Using the branch test, we detect signals of strong positive selection in only 3 out of 50 aberrantly divergent proteins (Additional file 2). These are TEX37 (Testis Expressed 37), SYCP2L (Synaptonemal Complex Protein 2 Like) and IL15 (Interleukin 15); they are not associated with GC bias nor located in GC-rich regions. TEX37 is predominantly expressed in the testis [38] while SYCP2L is mainly expressed in the ovary [39]. In addition, gene association studies report a correlation between SYCP2L variants and lipid metabolism, although the mechanism remains unknown [40, 41]. IL15 is a proinflammatory cytokine that activates T-cells and aberrant activity has been linked to destruction of pancreatic beta-cells in type 1 diabetes (T1D) [42, 43]. However, autoimmune destruction of β-cells has not been postulated as a cause of metabolic dysfunction in gerbils. In general, reproductive proteins and immunity-related proteins are under positive selection in many species [44, 45].

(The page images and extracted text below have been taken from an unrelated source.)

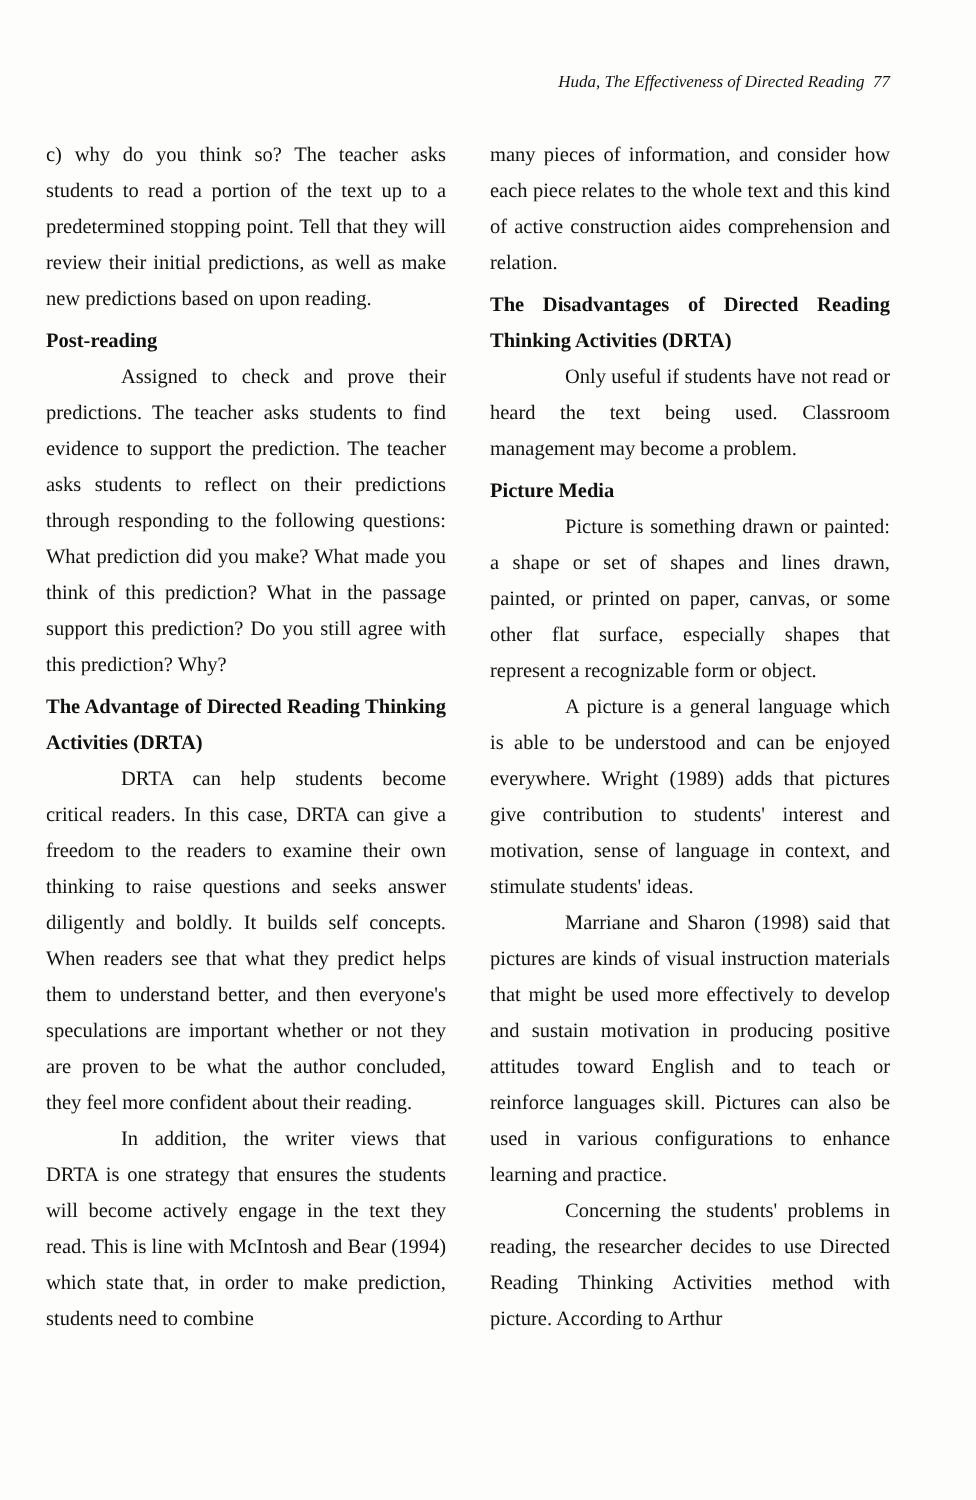Huda, The Effectiveness of Directed Reading 77
c) why do you think so? The teacher asks students to read a portion of the text up to a predetermined stopping point. Tell that they will review their initial predictions, as well as make new predictions based on upon reading.
Post-reading
Assigned to check and prove their predictions. The teacher asks students to find evidence to support the prediction. The teacher asks students to reflect on their predictions through responding to the following questions: What prediction did you make? What made you think of this prediction? What in the passage support this prediction? Do you still agree with this prediction? Why?
The Advantage of Directed Reading Thinking Activities (DRTA)
DRTA can help students become critical readers. In this case, DRTA can give a freedom to the readers to examine their own thinking to raise questions and seeks answer diligently and boldly. It builds self concepts. When readers see that what they predict helps them to understand better, and then everyone's speculations are important whether or not they are proven to be what the author concluded, they feel more confident about their reading.
In addition, the writer views that DRTA is one strategy that ensures the students will become actively engage in the text they read. This is line with McIntosh and Bear (1994) which state that, in order to make prediction, students need to combine
many pieces of information, and consider how each piece relates to the whole text and this kind of active construction aides comprehension and relation.
The Disadvantages of Directed Reading Thinking Activities (DRTA)
Only useful if students have not read or heard the text being used. Classroom management may become a problem.
Picture Media
Picture is something drawn or painted: a shape or set of shapes and lines drawn, painted, or printed on paper, canvas, or some other flat surface, especially shapes that represent a recognizable form or object.
A picture is a general language which is able to be understood and can be enjoyed everywhere. Wright (1989) adds that pictures give contribution to students' interest and motivation, sense of language in context, and stimulate students' ideas.
Marriane and Sharon (1998) said that pictures are kinds of visual instruction materials that might be used more effectively to develop and sustain motivation in producing positive attitudes toward English and to teach or reinforce languages skill. Pictures can also be used in various configurations to enhance learning and practice.
Concerning the students' problems in reading, the researcher decides to use Directed Reading Thinking Activities method with picture. According to Arthur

The two gerbil species focused on in this study have also been reported to become obese and exhibit metabolic abnormalities when maintained on a standard laboratory diet or a high fat diet, although not in the wild [23, 25, 49, 50]. For example, sand rat islet cells show more pancreatic β-cell damage compared to rat islets when exposed to high glucose concentrations, and even healthy sand rats on plant-based diets do not have a strong response to human insulin [51, 52]. Could these metabolic disorders be related to the accumulation of deleterious mutations in gerbils, driven by excessive biased gene conversion? We do not have direct evidence linking specific genetic changes with phenotype, but we argue there is a plausible connection. We highlight four aberrantly divergent gerbil proteins for which the human and mouse orthologues have been associated with dietary metabolism: PDX1, INSR, MEDAG and SPP1. In two cases, the human orthologues have been associated directly with type 2 diabetes or other metabolic diseases, and these associations can be tracked down to single amino acid substitutions or other small mutations. In gerbils we see dramatic amino acid change at multiple conserved sites. In the other two cases, functional studies in mouse or human indicate key roles in adipose tissue.